Monday, June 1, 2015

Decision Made

After much thought, I have finally decided that I should leave the school I'm teaching now.

This morning, I was literally breathless, and didn't have the energy to yell at the kids who were too noisy. Had to force my voice out three times before they settled down. I believe kids these days are too affected by their phones and other gadgets as they are so engrossed in their own virtual world that they don't even know that an earthquake is happening in the neighbourhood. Call them once, no response. Call them the second time, they'd grunt while their eyes remained glued to the idiot handheld screen. Raise your voice the third time, then only they'd put down the gadget and do what you tell them to. This habit is carried to the school environment. That explains why it takes at least three yells to get a 99% attention from students.

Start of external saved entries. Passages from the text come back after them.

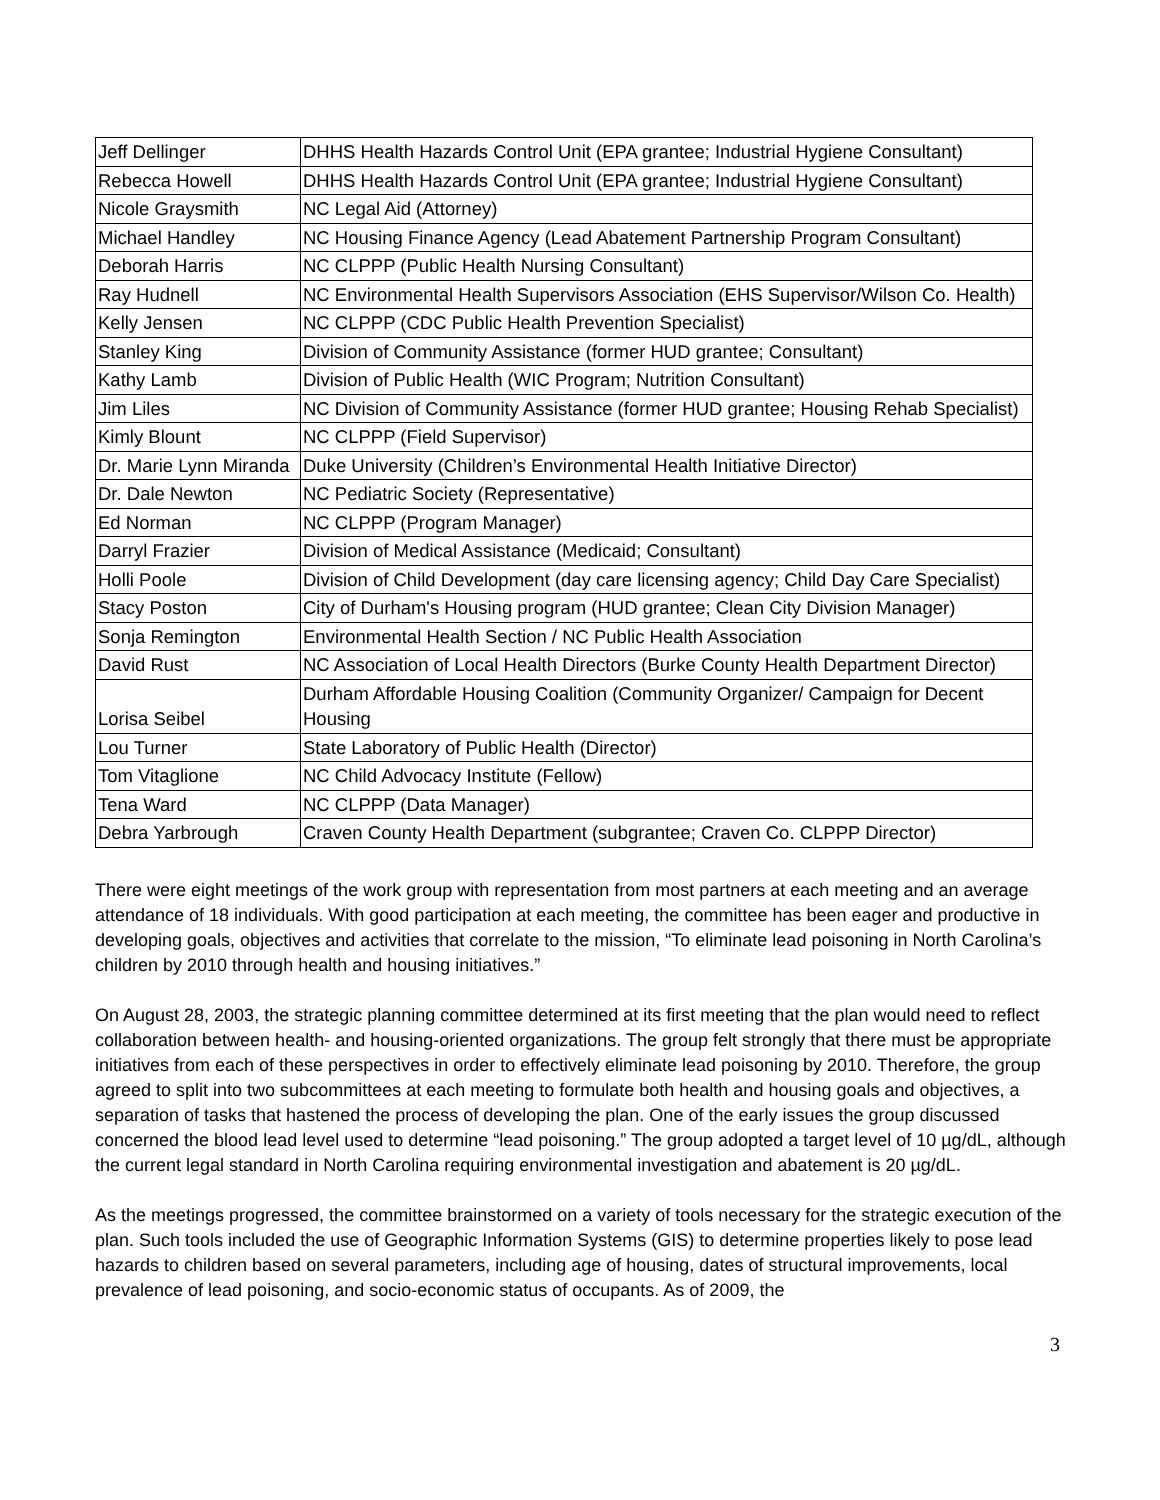| Jeff Dellinger | DHHS Health Hazards Control Unit (EPA grantee; Industrial Hygiene Consultant) |
| Rebecca Howell | DHHS Health Hazards Control Unit (EPA grantee; Industrial Hygiene Consultant) |
| Nicole Graysmith | NC Legal Aid (Attorney) |
| Michael Handley | NC Housing Finance Agency (Lead Abatement Partnership Program Consultant) |
| Deborah Harris | NC CLPPP (Public Health Nursing Consultant) |
| Ray Hudnell | NC Environmental Health Supervisors Association (EHS Supervisor/Wilson Co. Health) |
| Kelly Jensen | NC CLPPP (CDC Public Health Prevention Specialist) |
| Stanley King | Division of Community Assistance (former HUD grantee; Consultant) |
| Kathy Lamb | Division of Public Health (WIC Program; Nutrition Consultant) |
| Jim Liles | NC Division of Community Assistance (former HUD grantee; Housing Rehab Specialist) |
| Kimly Blount | NC CLPPP (Field Supervisor) |
| Dr. Marie Lynn Miranda | Duke University (Children’s Environmental Health Initiative Director) |
| Dr. Dale Newton | NC Pediatric Society (Representative) |
| Ed Norman | NC CLPPP (Program Manager) |
| Darryl Frazier | Division of Medical Assistance (Medicaid; Consultant) |
| Holli Poole | Division of Child Development (day care licensing agency; Child Day Care Specialist) |
| Stacy Poston | City of Durham's Housing program (HUD grantee; Clean City Division Manager) |
| Sonja Remington | Environmental Health Section / NC Public Health Association |
| David Rust | NC Association of Local Health Directors (Burke County Health Department Director) |
| Lorisa Seibel | Durham Affordable Housing Coalition (Community Organizer/ Campaign for Decent Housing |
| Lou Turner | State Laboratory of Public Health (Director) |
| Tom Vitaglione | NC Child Advocacy Institute (Fellow) |
| Tena Ward | NC CLPPP (Data Manager) |
| Debra Yarbrough | Craven County Health Department (subgrantee; Craven Co. CLPPP Director) |
There were eight meetings of the work group with representation from most partners at each meeting and an average attendance of 18 individuals. With good participation at each meeting, the committee has been eager and productive in developing goals, objectives and activities that correlate to the mission, “To eliminate lead poisoning in North Carolina’s children by 2010 through health and housing initiatives.”
On August 28, 2003, the strategic planning committee determined at its first meeting that the plan would need to reflect collaboration between health- and housing-oriented organizations. The group felt strongly that there must be appropriate initiatives from each of these perspectives in order to effectively eliminate lead poisoning by 2010. Therefore, the group agreed to split into two subcommittees at each meeting to formulate both health and housing goals and objectives, a separation of tasks that hastened the process of developing the plan. One of the early issues the group discussed concerned the blood lead level used to determine “lead poisoning.” The group adopted a target level of 10 µg/dL, although the current legal standard in North Carolina requiring environmental investigation and abatement is 20 µg/dL.
As the meetings progressed, the committee brainstormed on a variety of tools necessary for the strategic execution of the plan. Such tools included the use of Geographic Information Systems (GIS) to determine properties likely to pose lead hazards to children based on several parameters, including age of housing, dates of structural improvements, local prevalence of lead poisoning, and socio-economic status of occupants. As of 2009, the
3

I have decided, I can't do this anymore. I'd be insane, and I'd be ruining my already-weakened body. Stop talking crap about thinking positive. When you're in my shoes, in my environment, thinking positive wouldn't help you at all. You can't just say: "Oh, it's alright. They're just kids - maybe I'll learn something from them." or just a delusional: "Well, never mind. Tomorrow will be a better day." - seriously? Then how come I end up yelling in order to get just ONE person to listen carefully to my instructions to get just ONE task done? After yelling then only she got it right while the rest remained absolutely silent for a good five minutes (only).

It's not that I've just joined this industry. I started when I was 18. I'm now 48, so you do that math. That's a whole lot of lung abuse, not that I enjoy doing it. It just gets worse as time goes on. If I had been a smoker for the same duration, my lungs would be almost charcoal by now. Years of yelling seem to have similar effect - the breathlessness, the dull physical internal pain of the throat and lungs. But my lungs won't turn black. It has probably either shrunk, or inflamed!!

I'll be writing the letter in a couple of days. I'd have to source money to pay the school for breaking the contract - that's a five-figure sum all in the name of protecting my sanity.

People have given up on me because I complain too much. Whatever. I have the right to live a good and healthy life and shouting at people is not one of them. I know that I will somehow get back into teaching again at some point after this because I don't have other skills which I could use to diversify into another industry... but at least I wouldn't be yelling as much as I have done for decades, particularly the past 2-3 years. It's not a good way to die.